▸ Exercise passage
···

Jenn Mason (BScOT’85) grew up in Halifax and attended Acadia University where she received a Bachelor of Science in Biology. She planned to be a physician but as she got closer to finishing her degree she realized that she wanted to work directly with people in a more hands-on way. Her mother knew an occupational therapist who worked at the Victoria General Hospital and Jenn spent some time with her learning more about the profession. “I knew immediately that it was a good fit and was what I'd been looking for,” says Jenn. She applied to Dalhousie the first year they opened the School of Occupational Therapy.
After graduating and wanting to challenge herself, she accepted a position in St. John's Newfoundland in rehabilitation to further develop skills in that area before turning to mental health which seemed to come more naturally to her than physical medicine. A year and a half later she returned to Halifax and worked in brain injury and Acute Neurosurgery for 16 years and also as a neurosciences team leader.

···

▸ Work order
Copy the passage from the profile of Jenn Mason, starting with "Jenn Mason (BScOT’85)" and going on through "of Occupational Therapy.", without changing a word.

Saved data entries
···

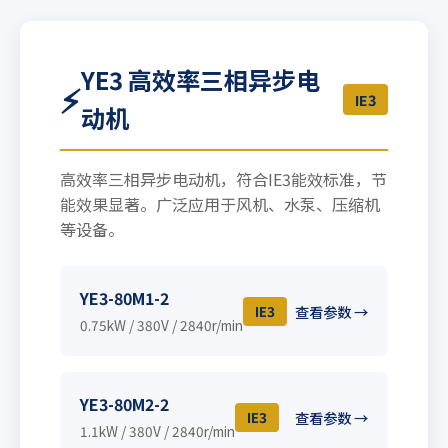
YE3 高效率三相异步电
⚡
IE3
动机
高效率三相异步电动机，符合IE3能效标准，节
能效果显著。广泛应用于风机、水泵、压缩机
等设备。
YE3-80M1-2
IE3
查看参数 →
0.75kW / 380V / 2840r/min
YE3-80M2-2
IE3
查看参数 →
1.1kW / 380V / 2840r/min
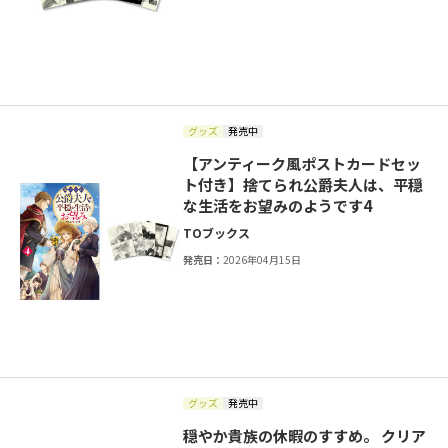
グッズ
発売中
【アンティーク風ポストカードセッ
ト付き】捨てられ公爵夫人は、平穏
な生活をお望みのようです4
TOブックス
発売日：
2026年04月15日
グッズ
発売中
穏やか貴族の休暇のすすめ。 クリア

···

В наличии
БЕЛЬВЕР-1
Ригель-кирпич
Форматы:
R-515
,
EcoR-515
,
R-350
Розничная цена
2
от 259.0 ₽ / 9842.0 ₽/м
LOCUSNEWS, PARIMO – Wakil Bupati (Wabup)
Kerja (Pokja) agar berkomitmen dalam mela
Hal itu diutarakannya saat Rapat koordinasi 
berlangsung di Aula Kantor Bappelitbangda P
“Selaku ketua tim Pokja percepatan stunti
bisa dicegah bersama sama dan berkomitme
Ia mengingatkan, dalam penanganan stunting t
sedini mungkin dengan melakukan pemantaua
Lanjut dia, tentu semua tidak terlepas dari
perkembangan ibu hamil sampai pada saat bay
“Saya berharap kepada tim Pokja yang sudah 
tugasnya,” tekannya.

···

▸ Reply to the task
Jenn Mason (BScOT’85) grew up in Halifax and attended Acadia University where she received a Bachelor of Science in Biology. She planned to be a physician but as she got closer to finishing her degree she realized that she wanted to work directly with people in a more hands-on way. Her mother knew an occupational therapist who worked at the Victoria General Hospital and Jenn spent some time with her learning more about the profession. “I knew immediately that it was a good fit and was what I'd been looking for,” says Jenn. She applied to Dalhousie the first year they opened the School of Occupational Therapy.